Painting the picture

Painting the picture
Sometimes I try to paint a picture of how I truly feel.
Like a dot to dot,
I try to make the connections.
But it’s hard to draw the lines,
When I don’t feel fine.
There’s so many thoughts entering my head.
But my mouth can’t speak the thoughts that I feel,
It feels like all this is so surreal,
But it’s not it’s definitely real.
Living with bipolar is a big deal.
We shouldn’t feel ashamed of this disorder,
But we often feel we ought to.
Bipolar disorder is hidden within side,
Not something people can see from the outside.
But just because you cannot see,
This disorder tries to destroy me,
Everyday is like an emotional roller coaster,
Somedays are high,
Somedays are low,
Then there’s some days in between just so so,
I don’t expect you to know,
But sometimes I wish this disorder would go.

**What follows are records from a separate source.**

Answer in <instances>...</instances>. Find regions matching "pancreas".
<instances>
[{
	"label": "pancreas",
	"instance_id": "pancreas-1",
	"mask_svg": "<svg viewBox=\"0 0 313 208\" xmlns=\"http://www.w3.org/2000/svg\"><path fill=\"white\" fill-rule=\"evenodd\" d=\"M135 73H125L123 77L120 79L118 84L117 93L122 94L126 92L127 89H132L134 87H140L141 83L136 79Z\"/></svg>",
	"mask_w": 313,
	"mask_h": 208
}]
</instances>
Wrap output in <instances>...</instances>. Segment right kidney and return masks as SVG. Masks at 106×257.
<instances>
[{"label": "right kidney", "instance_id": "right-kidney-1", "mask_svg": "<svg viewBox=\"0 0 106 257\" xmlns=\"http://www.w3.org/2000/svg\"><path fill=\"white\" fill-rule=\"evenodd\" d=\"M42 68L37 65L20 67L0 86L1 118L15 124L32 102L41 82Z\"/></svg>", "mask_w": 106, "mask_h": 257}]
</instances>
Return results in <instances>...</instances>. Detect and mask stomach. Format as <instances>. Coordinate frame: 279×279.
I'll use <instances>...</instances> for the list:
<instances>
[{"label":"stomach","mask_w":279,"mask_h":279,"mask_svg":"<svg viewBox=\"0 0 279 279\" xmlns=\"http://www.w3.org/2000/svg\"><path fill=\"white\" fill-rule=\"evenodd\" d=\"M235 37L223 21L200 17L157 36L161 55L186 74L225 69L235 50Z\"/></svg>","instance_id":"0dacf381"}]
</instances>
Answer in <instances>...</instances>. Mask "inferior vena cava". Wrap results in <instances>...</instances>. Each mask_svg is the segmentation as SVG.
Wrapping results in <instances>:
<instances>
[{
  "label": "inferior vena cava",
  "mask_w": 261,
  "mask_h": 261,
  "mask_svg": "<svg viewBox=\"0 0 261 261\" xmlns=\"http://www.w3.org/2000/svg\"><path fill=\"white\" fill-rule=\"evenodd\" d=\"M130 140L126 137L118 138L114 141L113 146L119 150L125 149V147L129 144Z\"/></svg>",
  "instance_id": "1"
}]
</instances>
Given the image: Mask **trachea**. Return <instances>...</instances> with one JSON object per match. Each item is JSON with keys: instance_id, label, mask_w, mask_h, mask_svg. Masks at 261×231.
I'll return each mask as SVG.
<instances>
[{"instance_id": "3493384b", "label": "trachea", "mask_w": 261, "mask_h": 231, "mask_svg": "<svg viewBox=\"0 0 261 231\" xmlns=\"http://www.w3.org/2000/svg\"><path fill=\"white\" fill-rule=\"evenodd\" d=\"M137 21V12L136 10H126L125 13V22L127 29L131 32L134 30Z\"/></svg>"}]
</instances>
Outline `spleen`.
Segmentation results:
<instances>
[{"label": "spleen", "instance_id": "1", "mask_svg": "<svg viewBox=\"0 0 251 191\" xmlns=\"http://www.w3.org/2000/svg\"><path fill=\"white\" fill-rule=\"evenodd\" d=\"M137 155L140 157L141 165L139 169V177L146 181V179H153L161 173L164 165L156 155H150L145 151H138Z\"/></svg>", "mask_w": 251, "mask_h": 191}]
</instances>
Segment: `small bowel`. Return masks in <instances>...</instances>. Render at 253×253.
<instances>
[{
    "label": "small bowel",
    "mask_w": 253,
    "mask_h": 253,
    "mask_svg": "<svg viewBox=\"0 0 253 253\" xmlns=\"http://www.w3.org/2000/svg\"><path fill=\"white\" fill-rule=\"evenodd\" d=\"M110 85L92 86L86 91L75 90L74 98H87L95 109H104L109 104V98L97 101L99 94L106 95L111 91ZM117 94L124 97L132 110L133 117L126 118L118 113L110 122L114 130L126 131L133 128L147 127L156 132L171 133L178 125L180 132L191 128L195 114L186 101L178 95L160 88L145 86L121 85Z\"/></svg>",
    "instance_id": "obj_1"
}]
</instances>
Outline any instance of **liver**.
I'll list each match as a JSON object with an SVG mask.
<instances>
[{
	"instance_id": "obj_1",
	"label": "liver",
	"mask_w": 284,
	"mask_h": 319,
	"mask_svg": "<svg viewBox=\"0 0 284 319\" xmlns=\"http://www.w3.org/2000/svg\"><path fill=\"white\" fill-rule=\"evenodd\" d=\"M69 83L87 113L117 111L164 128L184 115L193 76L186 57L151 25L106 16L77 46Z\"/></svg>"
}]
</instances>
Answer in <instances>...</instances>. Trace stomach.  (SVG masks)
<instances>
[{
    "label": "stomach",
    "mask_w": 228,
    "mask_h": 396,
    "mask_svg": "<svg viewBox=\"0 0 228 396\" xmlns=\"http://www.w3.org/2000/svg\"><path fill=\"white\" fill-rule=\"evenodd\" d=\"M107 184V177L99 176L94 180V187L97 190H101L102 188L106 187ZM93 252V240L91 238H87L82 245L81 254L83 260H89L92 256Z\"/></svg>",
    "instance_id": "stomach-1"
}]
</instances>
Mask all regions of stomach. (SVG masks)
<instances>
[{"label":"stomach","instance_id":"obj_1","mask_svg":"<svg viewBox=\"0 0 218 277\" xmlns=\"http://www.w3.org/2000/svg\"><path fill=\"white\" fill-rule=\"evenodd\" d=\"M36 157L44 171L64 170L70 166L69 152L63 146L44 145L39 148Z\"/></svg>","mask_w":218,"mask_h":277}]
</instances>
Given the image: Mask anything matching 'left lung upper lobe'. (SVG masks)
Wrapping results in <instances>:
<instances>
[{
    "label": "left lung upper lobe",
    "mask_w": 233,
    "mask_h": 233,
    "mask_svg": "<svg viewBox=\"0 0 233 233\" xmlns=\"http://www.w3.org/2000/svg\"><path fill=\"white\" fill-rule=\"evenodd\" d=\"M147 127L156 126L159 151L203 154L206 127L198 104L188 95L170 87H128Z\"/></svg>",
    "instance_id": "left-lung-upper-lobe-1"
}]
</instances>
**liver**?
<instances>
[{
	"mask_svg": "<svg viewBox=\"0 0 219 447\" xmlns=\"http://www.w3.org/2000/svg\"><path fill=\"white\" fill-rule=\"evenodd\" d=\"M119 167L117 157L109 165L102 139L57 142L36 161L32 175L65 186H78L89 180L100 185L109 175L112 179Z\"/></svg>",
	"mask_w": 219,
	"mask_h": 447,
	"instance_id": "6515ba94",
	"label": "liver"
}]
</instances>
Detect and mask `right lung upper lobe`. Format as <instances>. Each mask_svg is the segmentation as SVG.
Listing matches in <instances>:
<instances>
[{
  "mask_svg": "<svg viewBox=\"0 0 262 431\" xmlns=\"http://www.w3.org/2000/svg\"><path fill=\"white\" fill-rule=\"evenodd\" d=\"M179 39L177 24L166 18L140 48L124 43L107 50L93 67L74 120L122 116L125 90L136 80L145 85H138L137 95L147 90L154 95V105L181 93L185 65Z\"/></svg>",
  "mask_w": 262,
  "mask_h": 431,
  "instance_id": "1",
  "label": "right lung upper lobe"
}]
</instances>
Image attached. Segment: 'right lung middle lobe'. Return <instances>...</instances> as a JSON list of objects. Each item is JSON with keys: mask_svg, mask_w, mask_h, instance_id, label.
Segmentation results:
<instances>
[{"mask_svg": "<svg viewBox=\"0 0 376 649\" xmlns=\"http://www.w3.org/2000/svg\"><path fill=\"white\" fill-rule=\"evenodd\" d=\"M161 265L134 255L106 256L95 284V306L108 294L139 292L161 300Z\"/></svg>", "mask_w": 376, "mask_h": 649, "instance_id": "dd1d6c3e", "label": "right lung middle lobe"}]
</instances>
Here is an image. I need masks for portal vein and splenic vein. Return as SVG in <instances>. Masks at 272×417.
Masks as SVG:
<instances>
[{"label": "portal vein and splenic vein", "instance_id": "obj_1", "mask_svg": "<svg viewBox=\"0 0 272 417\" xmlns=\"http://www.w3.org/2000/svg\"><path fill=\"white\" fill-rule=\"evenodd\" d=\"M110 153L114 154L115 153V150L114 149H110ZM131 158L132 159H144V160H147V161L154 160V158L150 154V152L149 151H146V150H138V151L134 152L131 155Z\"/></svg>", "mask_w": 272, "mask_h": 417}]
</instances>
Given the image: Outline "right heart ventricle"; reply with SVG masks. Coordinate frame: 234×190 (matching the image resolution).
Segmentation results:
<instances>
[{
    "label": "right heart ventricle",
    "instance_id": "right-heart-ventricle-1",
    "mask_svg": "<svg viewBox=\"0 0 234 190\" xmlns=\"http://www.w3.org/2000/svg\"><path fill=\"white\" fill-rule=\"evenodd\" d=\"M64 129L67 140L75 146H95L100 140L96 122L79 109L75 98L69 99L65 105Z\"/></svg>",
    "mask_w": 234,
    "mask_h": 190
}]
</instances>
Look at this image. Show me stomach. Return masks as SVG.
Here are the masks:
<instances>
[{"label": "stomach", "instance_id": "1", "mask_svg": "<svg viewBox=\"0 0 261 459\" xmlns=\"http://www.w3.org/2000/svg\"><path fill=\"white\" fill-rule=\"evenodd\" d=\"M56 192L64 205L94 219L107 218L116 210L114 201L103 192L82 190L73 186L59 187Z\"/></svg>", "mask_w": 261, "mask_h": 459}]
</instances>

There will be times when you ask me to go out places and I have to say no,
But deep down in side I want to go,
But the way that I’m feeling today,
I just want to run away and hide,
Today I can’t fight the emotional ride.
I don’t want to upset you or hurt you at all,
And i do get scared our friendship will fall.
But true friends stick by you through the good and the bad,
And it’s these types of friends that makes us glad.
They are the best friends I ever had,
But I bet sometimes I drive them mad.
I love them as cherish them so very much,
And I know we will always keep in touch.
So everyday we try to fight this onwards battle
If today’s the day you feel like doing nothing, that does matter,
It might improve the day after!
Always remember bipolar disorder is not the real you,
Be the person your meant to be, the true you!